Type of Data Recovered: SQL database
Binary Read: 100%
Gillware Data Recovery Case Rating: 10
The Past Is a Foreign Country—and Sometimes, So Is Your Hard Drive
When a hard disk in your server comes up as “Failed” in the BIOS, it’s easy enough to understand what the BIOS is telling you. A failed hard disk is one that’s up and died on you, in one of the many ways hard disk drives can die.
What does it mean when a hard disk has a “Foreign” status error? This error can be seen in other models of servers as a “Foreign Configuration”. This, too, signifies a kind of hard disk failure, but a slightly different kind of failure than the other one.
As British novelist Leslie Poe Hartley famously began his 1947 novel Eustace and Hilda, “The past is a foreign country: they do things differently there.”
Sometimes your hard drive can be a foreign country, too. It does things differently.
A computer expects a hard drive to be set up a certain way in order to read it. If the drive’s logical architecture becomes damaged or corrupted, that drive will seem to the system to be… well, a foreign country.

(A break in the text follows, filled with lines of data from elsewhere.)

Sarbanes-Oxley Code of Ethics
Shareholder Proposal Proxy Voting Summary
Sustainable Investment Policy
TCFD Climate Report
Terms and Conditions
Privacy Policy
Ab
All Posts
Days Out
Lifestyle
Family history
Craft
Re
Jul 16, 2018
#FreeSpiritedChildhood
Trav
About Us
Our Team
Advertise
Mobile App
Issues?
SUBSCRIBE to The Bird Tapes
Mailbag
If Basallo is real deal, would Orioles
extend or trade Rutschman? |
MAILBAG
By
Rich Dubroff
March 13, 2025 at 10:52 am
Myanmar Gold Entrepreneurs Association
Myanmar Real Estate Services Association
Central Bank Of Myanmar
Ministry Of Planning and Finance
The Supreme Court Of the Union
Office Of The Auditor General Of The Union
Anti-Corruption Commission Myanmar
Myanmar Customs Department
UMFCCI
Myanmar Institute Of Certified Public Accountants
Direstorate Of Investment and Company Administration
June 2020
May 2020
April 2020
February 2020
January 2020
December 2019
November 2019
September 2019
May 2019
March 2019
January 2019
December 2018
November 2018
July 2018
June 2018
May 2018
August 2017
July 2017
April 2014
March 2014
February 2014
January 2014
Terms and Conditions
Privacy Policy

And the computer doesn’t know how to handle it.
Plug a hard drive with a “Foreign Configuration” error into your computer and it’ll probably prompt you to format the drive. If there’s nothing physically wrong with the HDD, the culprit is probably a corrupted boot sector or other piece of important logical metadata that makes the hard drive seemingly blank. Of course, all your data still lives on there (which is why if your hard drive suddenly starts asking you to format it out of the blue, you shouldn’t do it).

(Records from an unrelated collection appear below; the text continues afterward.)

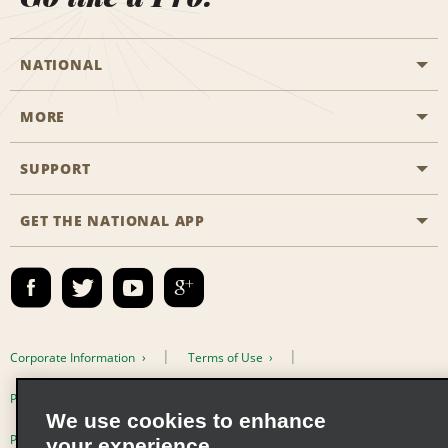
NATIONAL
MORE
Start a Reservation
Emerald Club
SUPPORT
Career Opportunities
Business Programmes
Site Map
GET THE NATIONAL APP
Accessibility
Partner Rewards
Contact Us
Emerald Club Sign In
FAQs
Email Sign-up
Corporate Information
Terms of Use
Privacy Policy
Cookie Policy
We use cookies to enhance
Privacy Choices
your experience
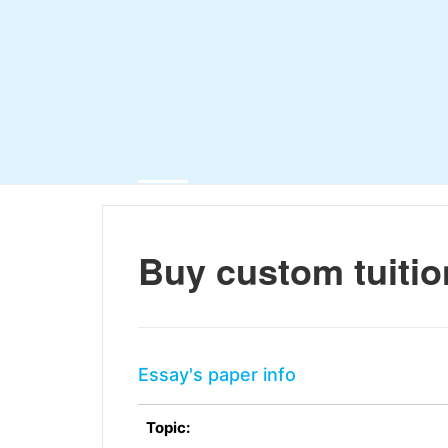
Buy custom tuitio
Essay's paper info
Topic:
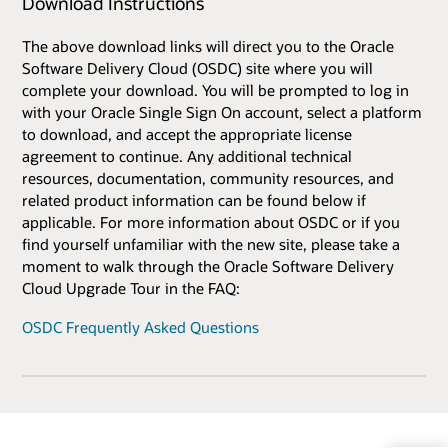
Download Instructions
The above download links will direct you to the Oracle
Software Delivery Cloud (OSDC) site where you will
complete your download. You will be prompted to log in
with your Oracle Single Sign On account, select a platform
to download, and accept the appropriate license
agreement to continue. Any additional technical
resources, documentation, community resources, and
related product information can be found below if
applicable. For more information about OSDC or if you
find yourself unfamiliar with the new site, please take a
moment to walk through the Oracle Software Delivery
Cloud Upgrade Tour in the FAQ:
OSDC Frequently Asked Questions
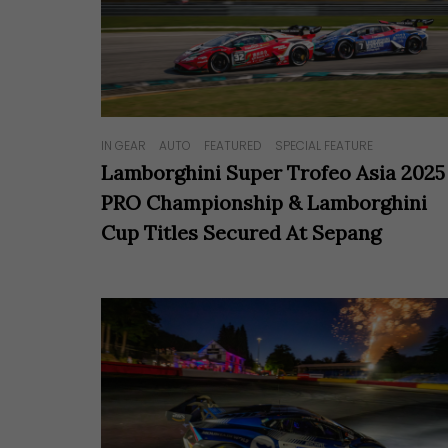
Hit enter to search or ESC to close
IN GEAR
AUTO
FEATURED
SPECIAL FEATURE
Lamborghini Super Trofeo Asia 2025
PRO Championship & Lamborghini
Cup Titles Secured At Sepang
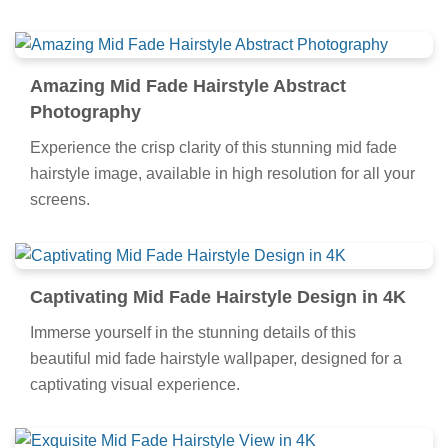
artwork, a true masterpiece of digital design.
Amazing Mid Fade Hairstyle Abstract
Photography
Experience the crisp clarity of this stunning mid fade
hairstyle image, available in high resolution for all your
screens.
Captivating Mid Fade Hairstyle Design in 4K
Immerse yourself in the stunning details of this
beautiful mid fade hairstyle wallpaper, designed for a
captivating visual experience.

Fortunately, while your hard drive may be a foreign country, here in our data recovery lab, we have the tools and expertise needed to speak its language.
Dell T420 Data Recovery Results
When this Dell T420 server came into our data recovery lab, our expert engineers diagnosed the two bad hard drives. The one with the “Failed” status suffered from bad read/write heads, causing some damage to its platters. By running the platters through our burnishing tools and replacing the heads with a fresh set, our engineers could successfully read and image 95% of the drive’s contents.

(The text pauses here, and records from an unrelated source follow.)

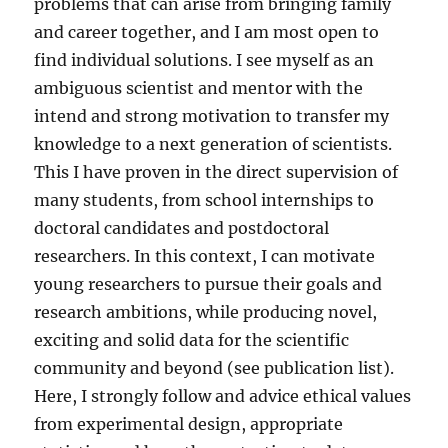
problems that can arise from bringing family
and career together, and I am most open to
find individual solutions. I see myself as an
ambiguous scientist and mentor with the
intend and strong motivation to transfer my
knowledge to a next generation of scientists.
This I have proven in the direct supervision of
many students, from school internships to
doctoral candidates and postdoctoral
researchers. In this context, I can motivate
young researchers to pursue their goals and
research ambitions, while producing novel,
exciting and solid data for the scientific
community and beyond (see publication list).
Here, I strongly follow and advice ethical values
from experimental design, appropriate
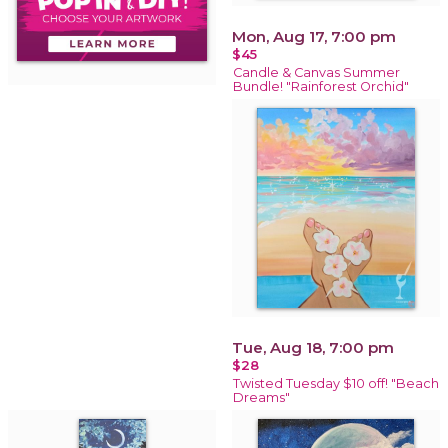
Mon, Aug 17, 7:00 pm
$45
Candle & Canvas Summer
Bundle! "Rainforest Orchid"
Tue, Aug 18, 7:00 pm
$28
Twisted Tuesday $10 off! "Beach
Dreams"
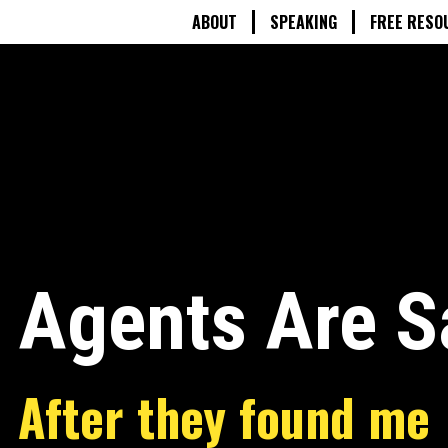
ABOUT
SPEAKING
FREE RESO
 Agents Are S
After they found me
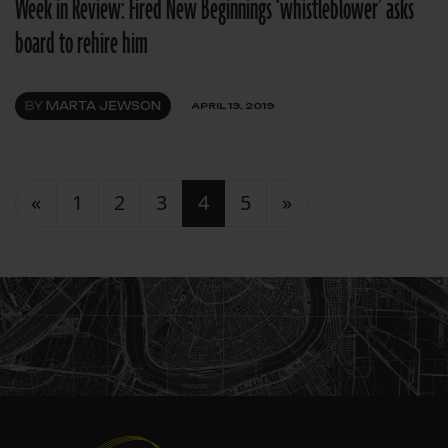
Week in Review: Fired New Beginnings ‘whistleblower’ asks
board to rehire him
BY
MARTA JEWSON
APRIL 13, 2019
Posts navigation
«
1
2
3
4
5
»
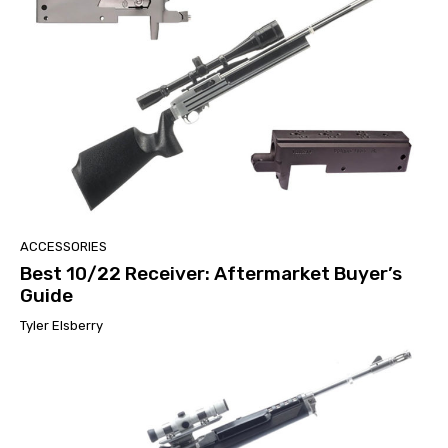
ACCESSORIES
Best 10/22 Receiver: Aftermarket Buyer’s
Guide
Tyler Elsberry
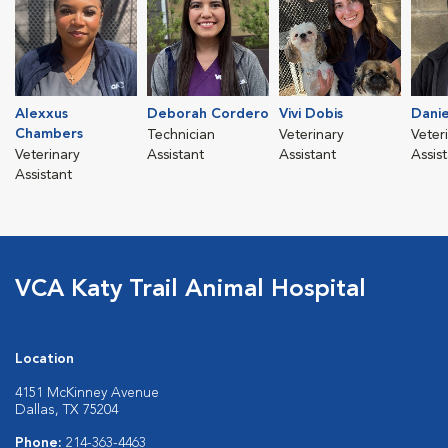
Alexxus
Deborah Cordero
Vivi Dobis
Danie
Chambers
Technician
Veterinary
Veter
Veterinary
Assistant
Assistant
Assis
Assistant
VCA Katy Trail Animal Hospital
Location
4151 McKinney Avenue
Dallas, TX 75204
Phone:
214-363-4463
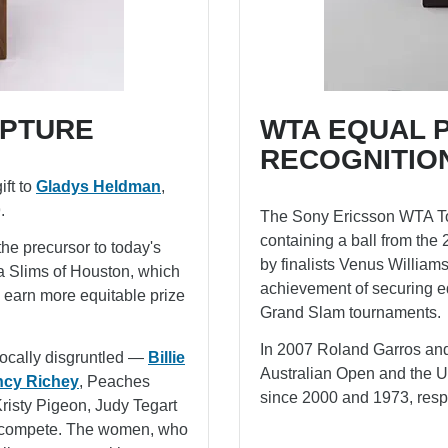
PTURE
WTA EQUAL 
RECOGNITIO
ift to
Gladys Heldman
,
.
The Sony Ericsson WTA Tou
containing a ball from t
he precursor to today's
by finalists Venus William
a Slims of Houston, which
achievement of securing eq
to earn more equitable prize
Grand Slam tournaments.
In 2007 Roland Garros and
vocally disgruntled —
Billie
Australian Open and the 
cy Richey
, Peaches
since 2000 and 1973, respe
Kristy Pigeon, Judy Tegart
o compete. The women, who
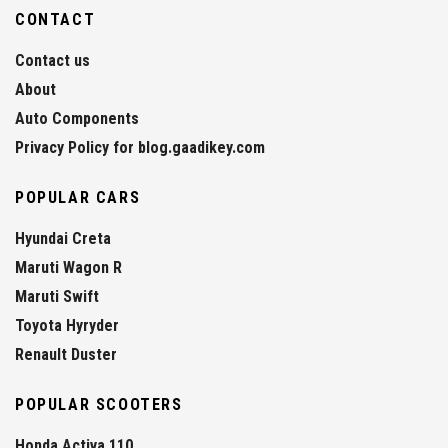
CONTACT
Contact us
About
Auto Components
Privacy Policy for blog.gaadikey.com
POPULAR CARS
Hyundai Creta
Maruti Wagon R
Maruti Swift
Toyota Hyryder
Renault Duster
POPULAR SCOOTERS
Honda Activa 110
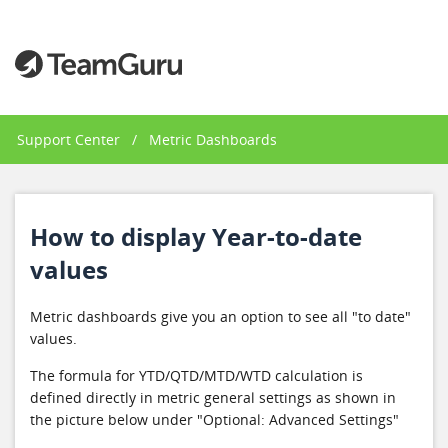
Support Center
/
Metric Dashboards
How to display Year-to-date
values
Metric dashboards give you an option to see all "to date"
values.
The formula for YTD/QTD/MTD/WTD calculation is
defined directly in metric general settings as shown in
the picture below under "Optional: Advanced Settings"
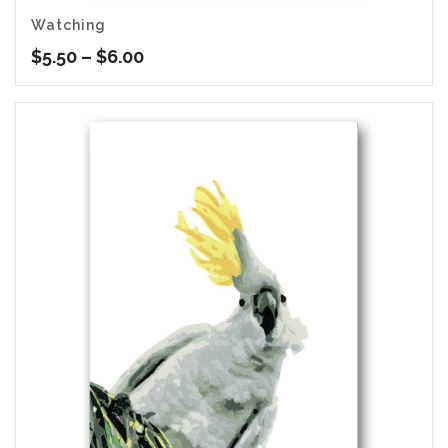
Watching
Price
$
5.50
–
$
6.00
range:
$5.50
through
$6.00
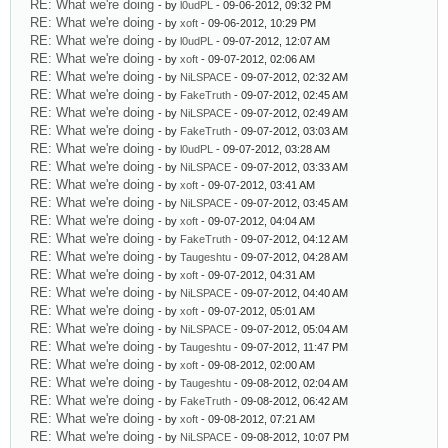
RE: What we're doing
- by
l0udPL
- 09-06-2012, 09:32 PM
RE: What we're doing
- by
xoft
- 09-06-2012, 10:29 PM
RE: What we're doing
- by
l0udPL
- 09-07-2012, 12:07 AM
RE: What we're doing
- by
xoft
- 09-07-2012, 02:06 AM
RE: What we're doing
- by
NiLSPACE
- 09-07-2012, 02:32 AM
RE: What we're doing
- by
FakeTruth
- 09-07-2012, 02:45 AM
RE: What we're doing
- by
NiLSPACE
- 09-07-2012, 02:49 AM
RE: What we're doing
- by
FakeTruth
- 09-07-2012, 03:03 AM
RE: What we're doing
- by
l0udPL
- 09-07-2012, 03:28 AM
RE: What we're doing
- by
NiLSPACE
- 09-07-2012, 03:33 AM
RE: What we're doing
- by
xoft
- 09-07-2012, 03:41 AM
RE: What we're doing
- by
NiLSPACE
- 09-07-2012, 03:45 AM
RE: What we're doing
- by
xoft
- 09-07-2012, 04:04 AM
RE: What we're doing
- by
FakeTruth
- 09-07-2012, 04:12 AM
RE: What we're doing
- by
Taugeshtu
- 09-07-2012, 04:28 AM
RE: What we're doing
- by
xoft
- 09-07-2012, 04:31 AM
RE: What we're doing
- by
NiLSPACE
- 09-07-2012, 04:40 AM
RE: What we're doing
- by
xoft
- 09-07-2012, 05:01 AM
RE: What we're doing
- by
NiLSPACE
- 09-07-2012, 05:04 AM
RE: What we're doing
- by
Taugeshtu
- 09-07-2012, 11:47 PM
RE: What we're doing
- by
xoft
- 09-08-2012, 02:00 AM
RE: What we're doing
- by
Taugeshtu
- 09-08-2012, 02:04 AM
RE: What we're doing
- by
FakeTruth
- 09-08-2012, 06:42 AM
RE: What we're doing
- by
xoft
- 09-08-2012, 07:21 AM
RE: What we're doing
- by
NiLSPACE
- 09-08-2012, 10:07 PM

As for the hard disk drive with the “Foreign” status, it was physically healthy. But a logical error had turned its data into what the Dell T420 server could only assume was gibberish (although we knew better). Our engineers successfully imaged the entire hard drive and sent it on its way to our RAID recovery technicians. To recover data from this RAID-5 array, our RAID recovery experts had to carefully examine the RAID metadata for clues as to how the drives fit together. Then, we had to stitch them together properly according to those clues.
Putting the server back together only required one of the two failed drives, though, due to RAID-5’s parity. This is good, because when two drives fail, they rarely do so at the same time. As a result, the first drive to fail ends up filled with “stale” data, which we want to avoid using to repair the RAID array as long as we have a choice in the matter.
As it turned out, the mechanically failed drive had failed first. This meant our RAID recovery technicians could safely exclude it from the recovery efforts from here on out. With the remaining drives, we had a 100% read of the RAID-5 array and could successfully salvage their SQL database. This Dell T420 server data recovery case garnered a perfect 10 on our case rating scale.